Кризис, которого с горячим нетерпением ждали врачи, долго не наступал. Прошла неделя, а положение не менялось. Моменты, когда к Фаине возвращалось сознание, становились все реже и короче. Временами Фаина бредила, беззвучно кричала, звала кого-то, бессильно пыталась изменить положение уставшего лежать на спине тела, обрывала лямки, державшие на весу руки и ноги. Казалось, неумолимо надвигался роковой исход.
…Фаине мнилось, что они с Галимой жарким летом сидят на холме под рябиной и Галима надевает ей на руки и ноги тысячу браслетов, сделанных из ягод рябины. Ряды браслетов доходят до локтей и плеч, поднимаются выше, тугими удавками охватывают грудь и шею. Фаина понимает, что вовсе это никакая не рябина, а капли раскаленного шлака, кипящего чугуна. Она пытается сбросить, отряхнуть с себя эти тысячи браслетов и поясов, бус и удавок, но они уже впились, раскаленные, в живое тело, от которого поднимается удушливый зеленый дымок…

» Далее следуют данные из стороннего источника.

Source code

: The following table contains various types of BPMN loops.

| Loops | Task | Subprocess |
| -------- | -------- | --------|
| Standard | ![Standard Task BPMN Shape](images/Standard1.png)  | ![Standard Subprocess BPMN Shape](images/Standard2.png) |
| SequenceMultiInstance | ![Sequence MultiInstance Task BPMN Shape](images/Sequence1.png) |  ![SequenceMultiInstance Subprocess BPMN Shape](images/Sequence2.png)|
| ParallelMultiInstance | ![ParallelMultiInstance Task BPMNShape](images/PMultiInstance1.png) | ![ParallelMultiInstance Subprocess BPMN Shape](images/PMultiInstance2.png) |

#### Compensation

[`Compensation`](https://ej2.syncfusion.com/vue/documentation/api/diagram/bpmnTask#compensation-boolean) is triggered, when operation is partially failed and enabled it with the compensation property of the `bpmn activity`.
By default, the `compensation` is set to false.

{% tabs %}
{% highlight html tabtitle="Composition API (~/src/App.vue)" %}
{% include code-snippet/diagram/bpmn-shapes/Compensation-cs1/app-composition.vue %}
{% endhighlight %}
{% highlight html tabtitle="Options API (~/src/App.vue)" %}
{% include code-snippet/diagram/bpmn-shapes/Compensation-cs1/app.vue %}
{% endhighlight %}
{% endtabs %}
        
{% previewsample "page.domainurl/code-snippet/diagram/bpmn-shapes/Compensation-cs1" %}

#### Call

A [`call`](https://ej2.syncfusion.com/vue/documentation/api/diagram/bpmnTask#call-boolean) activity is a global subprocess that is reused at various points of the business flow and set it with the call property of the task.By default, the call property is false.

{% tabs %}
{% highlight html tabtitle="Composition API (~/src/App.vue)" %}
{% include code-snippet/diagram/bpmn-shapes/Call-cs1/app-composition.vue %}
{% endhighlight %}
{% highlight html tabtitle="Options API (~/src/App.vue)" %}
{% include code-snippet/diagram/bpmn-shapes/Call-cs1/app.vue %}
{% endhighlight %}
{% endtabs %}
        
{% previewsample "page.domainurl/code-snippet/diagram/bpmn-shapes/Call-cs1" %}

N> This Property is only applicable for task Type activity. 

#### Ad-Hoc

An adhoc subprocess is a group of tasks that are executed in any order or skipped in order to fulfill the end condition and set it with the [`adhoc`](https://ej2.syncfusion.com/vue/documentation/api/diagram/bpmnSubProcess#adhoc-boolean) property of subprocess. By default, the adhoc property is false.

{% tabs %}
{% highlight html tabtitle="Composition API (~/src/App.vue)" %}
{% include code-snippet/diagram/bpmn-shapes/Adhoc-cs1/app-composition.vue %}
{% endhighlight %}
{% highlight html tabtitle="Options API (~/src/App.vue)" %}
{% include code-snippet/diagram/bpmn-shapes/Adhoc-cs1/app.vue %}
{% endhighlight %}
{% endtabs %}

Потом ей казалось, что она расшибает пикой спекшуюся от страшного жара глину, а глина не поддается. Она бьет все сильнее и сильнее. Неожиданно вся доменная печь обнажается. Фаина со страхом видит, как отлетают огромные листы обшивки, рушится толстая огнеупорная кладка, а высоченный пылающий конус руды и кокса медленно оседает, засыпая ее с головой, испепеляя, хоронит под собой.
То вдруг она видит забежавшего на часок брата перед самой отправкой на фронт. Он в гимнастерке, в хлопчатобумажных бриджах. Он показывает Фаине черный пластмассовый патрон, где скручен в трубочку кусочек тонкой бумаги.
— Паспорт смерти, — говорит Семен, — это все, что от меня осталось, когда я сгорел в танке…
И Фаина не удивлялась, что он стоит рядом, живой и одновременно сгоревший. Разве с ней не случилось то же?..
Фаину кормили через тонкую резиновую трубочку, пропущенную в нос. Одну за другой сменяли марлевые салфетки, пропитанные растворами то марганцовки, то риванола, то жидкой мазью Вишневского, пахнущей серой и сапожным дегтем. Время от времени в вену меньше обожженной руки вливали через капельницу кровь. Но язвы ожогов становились шире и угрожающе углублялись. Даже привыкшие ко всему сестры содрогались, когда нужно было делать очередную обработку. Лицо Фаины делалось бледнее, ее движения — более редкими и вялыми, голоса давно уже не стало слышно.
На улицах города весна все смелее и шире шла в наступление. Дни были ветреные, солнечные. Длинные сосульки на крышах росли от ветра как-то вкривь и вкось. Взлохмаченные воробьи с криком дрались, скандалили на тротуарах и крышах…
Фаина жила в это время как бы в двух мирах. Один был жестокий, реальный — с болью, пытками перевязок. Другой мир был добр, зелен и тепел, как детство, звонок, как юность, уверен, как зрелость. И эти миры вращались, сменяя друг друга.